Figure understanding tasks:
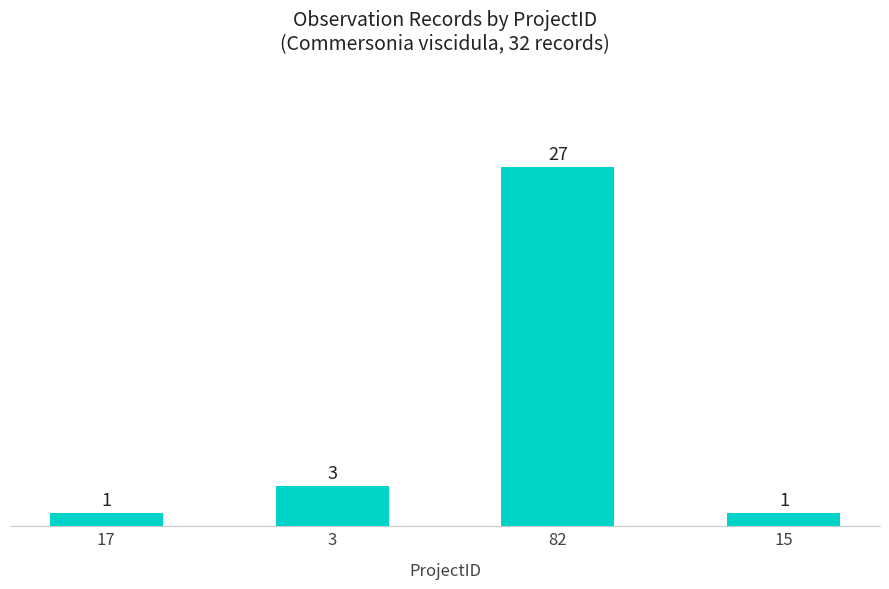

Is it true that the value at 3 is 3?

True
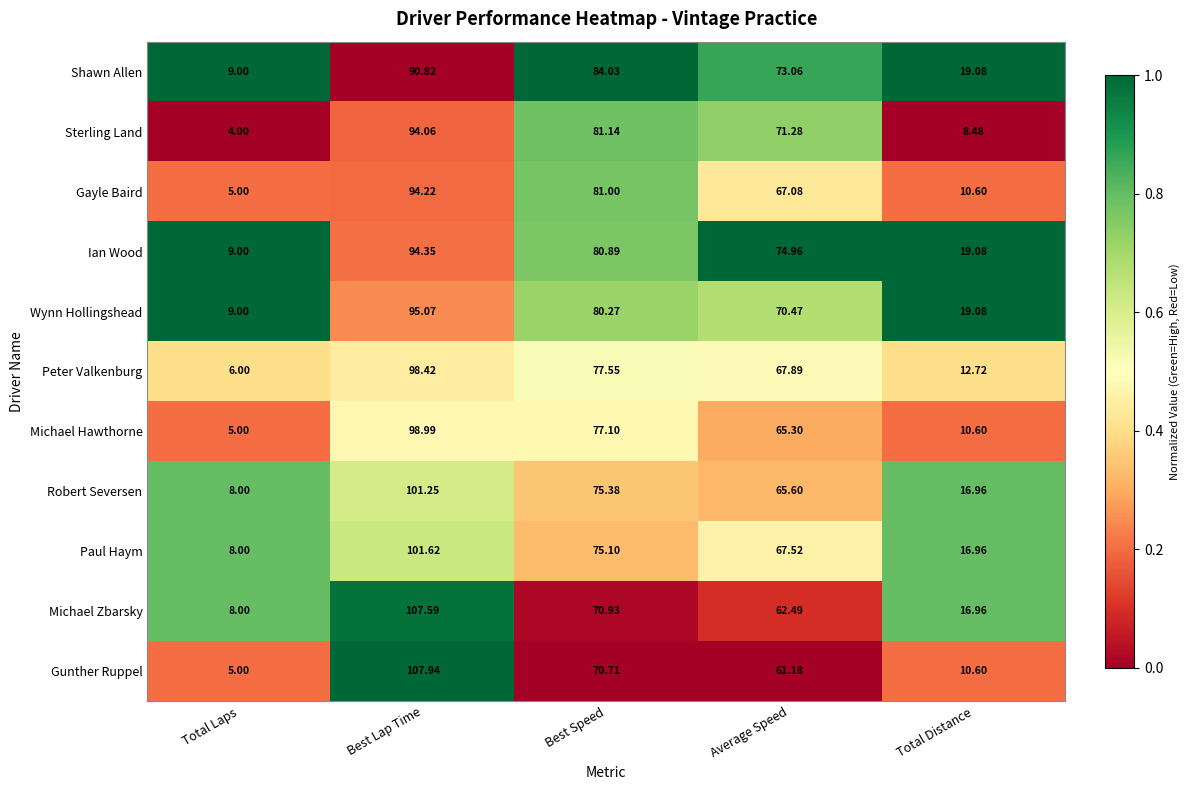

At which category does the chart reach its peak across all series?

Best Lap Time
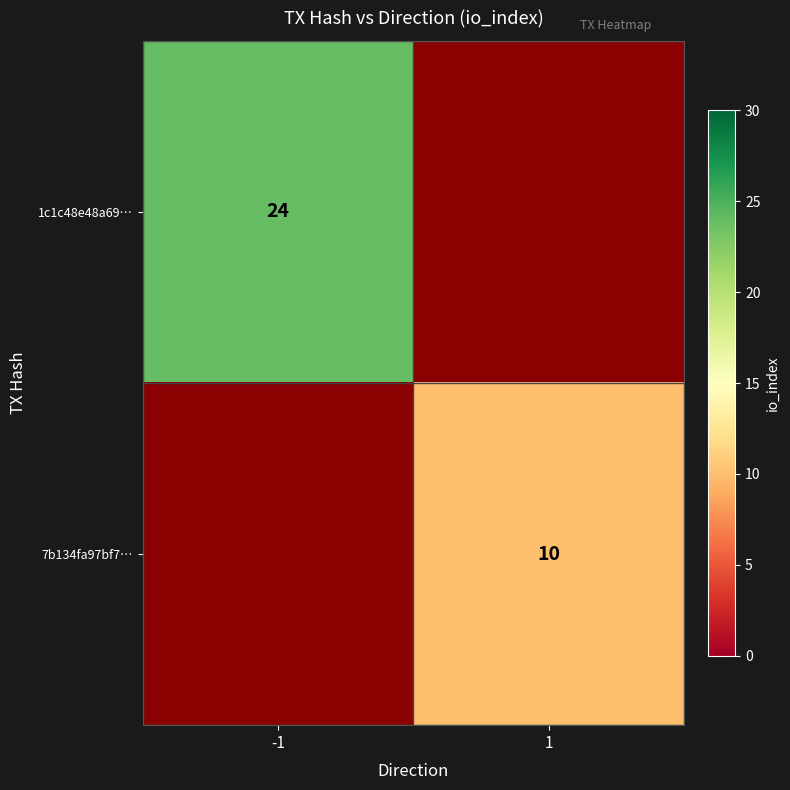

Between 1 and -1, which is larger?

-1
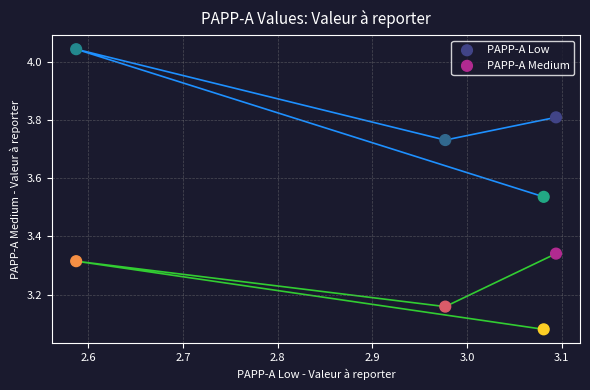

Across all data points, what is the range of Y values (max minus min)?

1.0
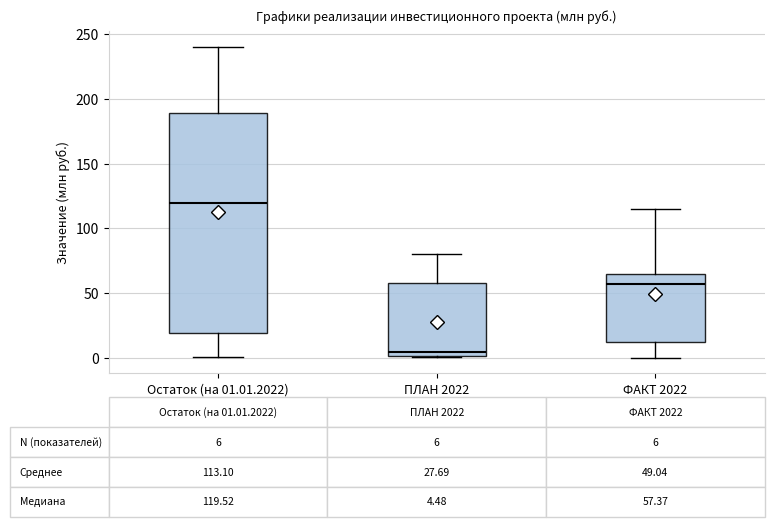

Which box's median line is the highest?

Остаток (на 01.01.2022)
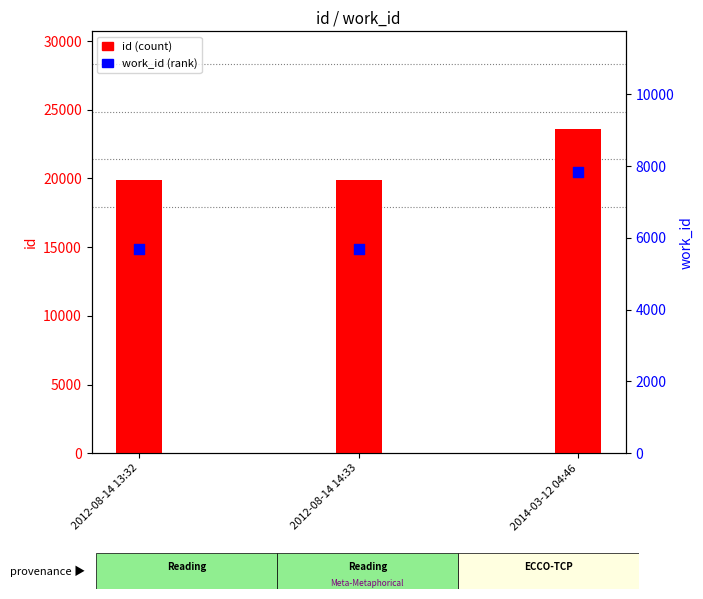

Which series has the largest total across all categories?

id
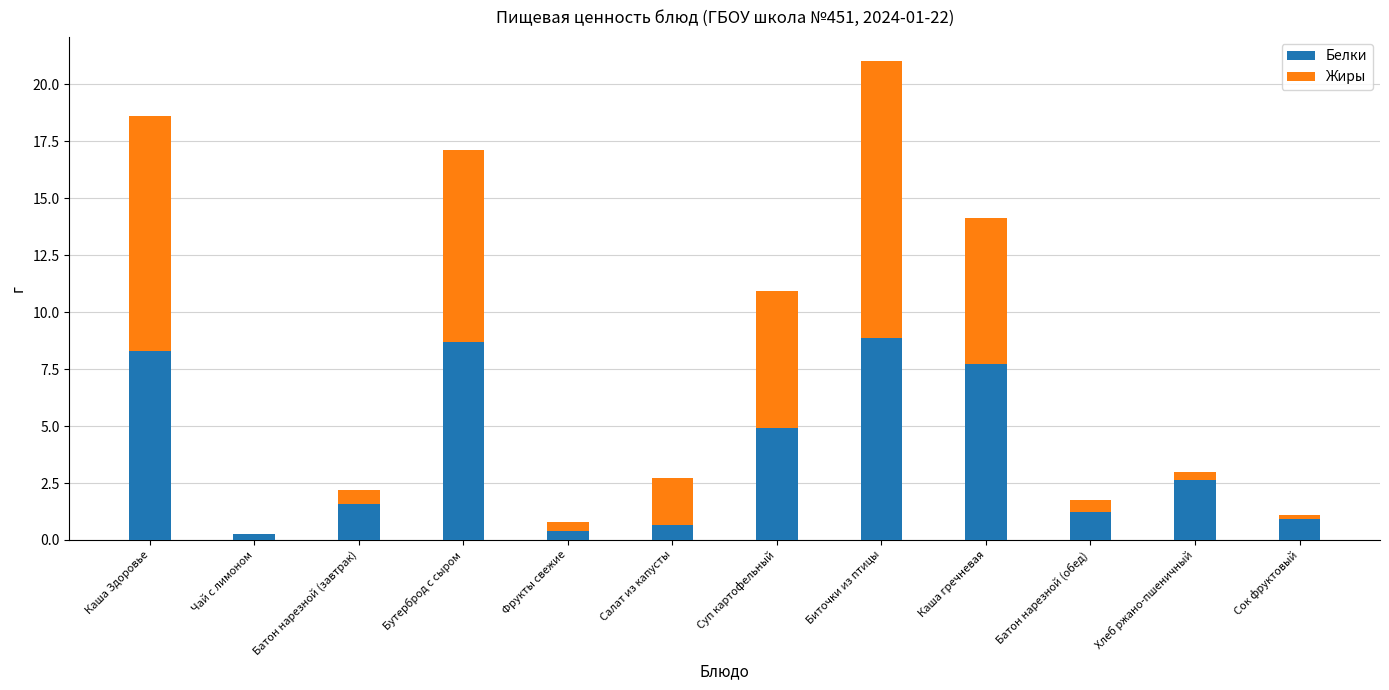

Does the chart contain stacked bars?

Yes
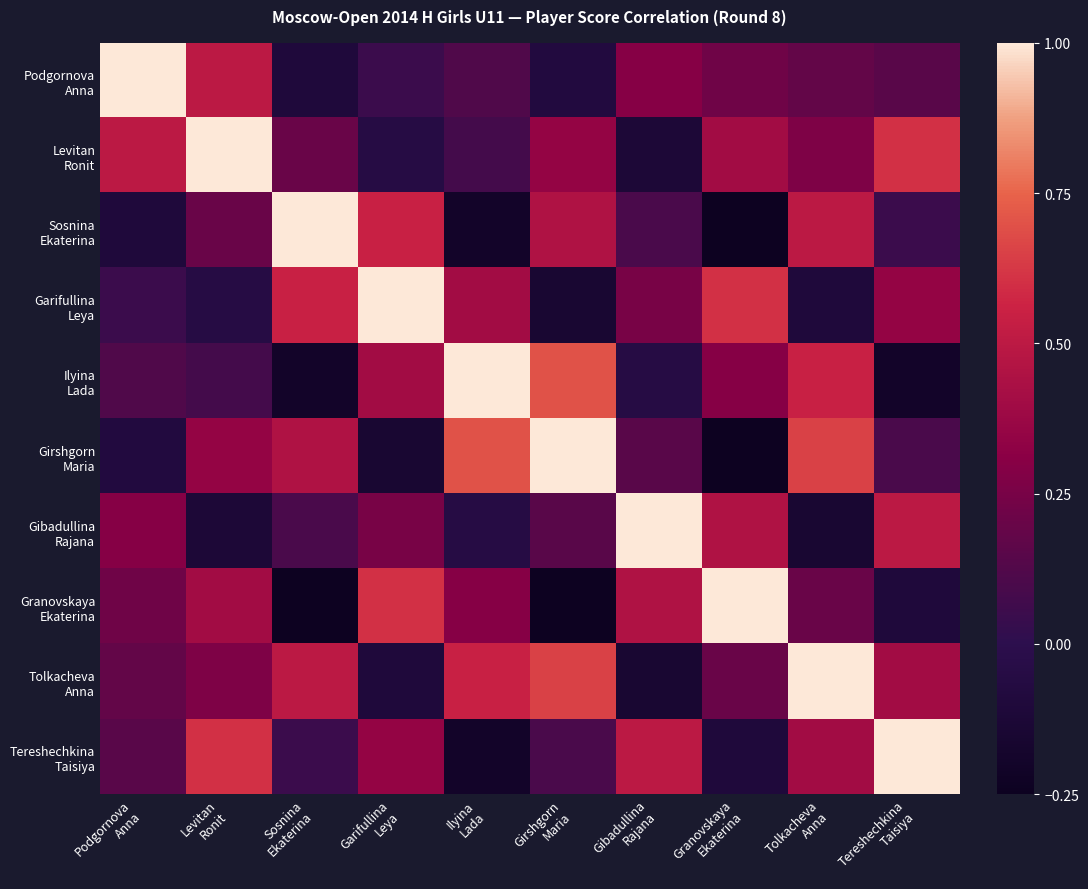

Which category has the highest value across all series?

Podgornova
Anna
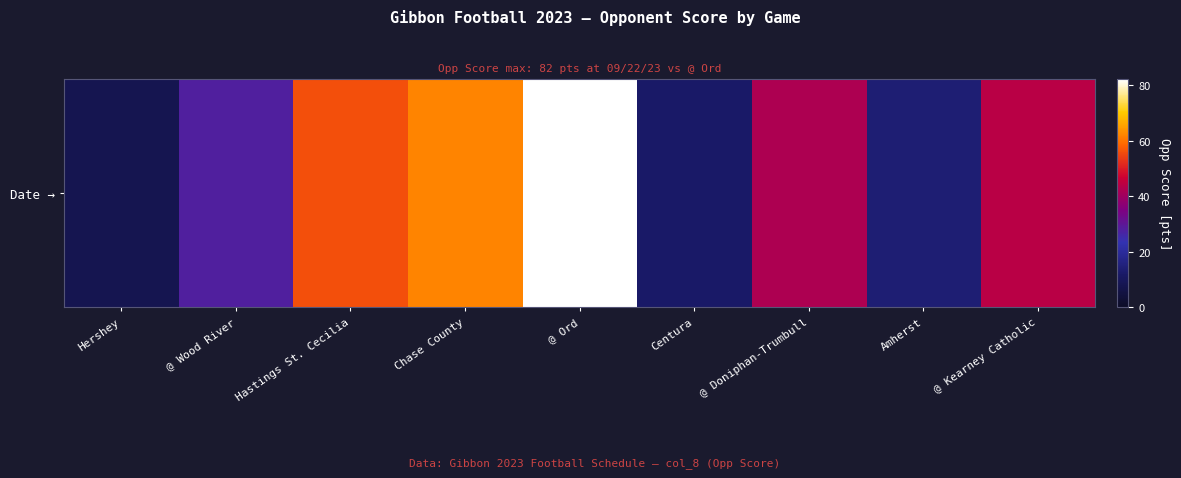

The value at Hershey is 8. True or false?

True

__What the task requires__
Which lines in the material above contain the word "category"? Show each of them in full.

__Solved problem__
At which category does the chart reach its peak across all series?
Which category has the highest value across all series?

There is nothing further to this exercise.